• Problem statement
Write the data out again exactly, with every picture removed.

• Given records

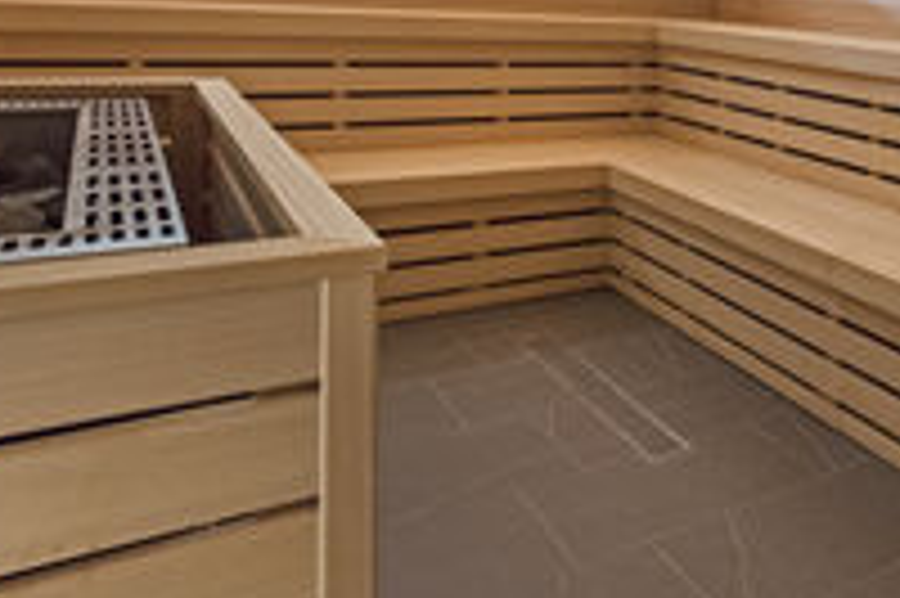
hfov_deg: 50.8
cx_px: 734
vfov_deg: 35.7
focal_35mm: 35
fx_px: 874
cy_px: 70
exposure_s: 1/8
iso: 1600
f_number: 11
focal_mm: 14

• Result for this task
hfov_deg: 50.8
cx_px: 734
vfov_deg: 35.7
focal_35mm: 35
fx_px: 874
cy_px: 70
exposure_s: 1/8
iso: 1600
f_number: 11
focal_mm: 14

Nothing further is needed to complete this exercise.